The Correct Option is A

Step 1: Understanding the Concept:
For a spherical mirror, the velocity of an image (\(v_i\)) relative to the mirror is related to the velocity of the object (\(v_o\)) by the square of the magnification.
Step 2: Key Formula or Approach:
\[ v_i = -m^2 v_o = - \left( \frac{f}{f-u} \right)^2 v_o \]
Rearview mirrors in cars are convex, so \(f>0\).
Step 3: Detailed Explanation:
Given: \(f = +10 \text{ cm} = +0.1 \text{ m}\), \(u = -1.9 \text{ m}\), \(v_o = 40 \text{ m/s}\).

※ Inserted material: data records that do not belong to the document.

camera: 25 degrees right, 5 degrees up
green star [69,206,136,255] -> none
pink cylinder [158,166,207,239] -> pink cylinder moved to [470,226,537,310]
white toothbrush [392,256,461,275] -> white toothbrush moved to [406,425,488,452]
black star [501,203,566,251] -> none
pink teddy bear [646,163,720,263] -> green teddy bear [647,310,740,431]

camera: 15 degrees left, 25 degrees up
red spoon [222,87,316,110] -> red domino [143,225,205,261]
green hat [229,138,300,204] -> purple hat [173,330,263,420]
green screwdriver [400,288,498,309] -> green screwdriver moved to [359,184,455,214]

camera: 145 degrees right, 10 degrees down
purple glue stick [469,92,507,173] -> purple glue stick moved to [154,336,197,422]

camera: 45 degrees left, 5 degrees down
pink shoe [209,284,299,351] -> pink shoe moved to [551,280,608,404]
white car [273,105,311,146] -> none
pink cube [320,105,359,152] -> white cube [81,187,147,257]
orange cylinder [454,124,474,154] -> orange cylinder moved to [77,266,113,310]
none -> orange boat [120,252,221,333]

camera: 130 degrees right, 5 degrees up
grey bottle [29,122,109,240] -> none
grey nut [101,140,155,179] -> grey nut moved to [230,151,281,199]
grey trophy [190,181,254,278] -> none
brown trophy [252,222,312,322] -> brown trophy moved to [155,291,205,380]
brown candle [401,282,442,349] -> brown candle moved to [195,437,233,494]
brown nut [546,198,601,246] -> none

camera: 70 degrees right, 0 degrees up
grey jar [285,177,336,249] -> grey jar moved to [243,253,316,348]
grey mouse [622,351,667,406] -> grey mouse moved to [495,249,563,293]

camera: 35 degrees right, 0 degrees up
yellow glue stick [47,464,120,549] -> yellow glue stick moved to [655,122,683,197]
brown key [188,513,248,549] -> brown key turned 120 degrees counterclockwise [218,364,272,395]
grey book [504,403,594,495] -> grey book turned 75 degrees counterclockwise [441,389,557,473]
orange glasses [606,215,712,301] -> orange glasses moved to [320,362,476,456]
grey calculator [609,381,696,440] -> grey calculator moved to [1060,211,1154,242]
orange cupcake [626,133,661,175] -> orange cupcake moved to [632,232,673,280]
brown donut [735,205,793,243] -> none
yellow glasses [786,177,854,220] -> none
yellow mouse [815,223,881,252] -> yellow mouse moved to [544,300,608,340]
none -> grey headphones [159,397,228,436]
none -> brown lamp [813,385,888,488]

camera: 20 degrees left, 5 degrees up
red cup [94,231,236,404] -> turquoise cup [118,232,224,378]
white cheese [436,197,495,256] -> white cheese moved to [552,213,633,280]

Calculate magnification \(m\):
\[ m = \frac{f}{f-u} = \frac{0.1}{0.1 - (-1.9)} = \frac{0.1}{2.0} = \frac{1}{20} \]
Speed of the image:
\[ |v_i| = m^2 \times |v_o| = \left( \frac{1}{20} \right)^2 \times 40 = \frac{1}{400} \times 40 = 0.1 \text{ m/s} \]
Step 4: Final Answer:
The image appears to move at 0.1 $ms^{-1}$.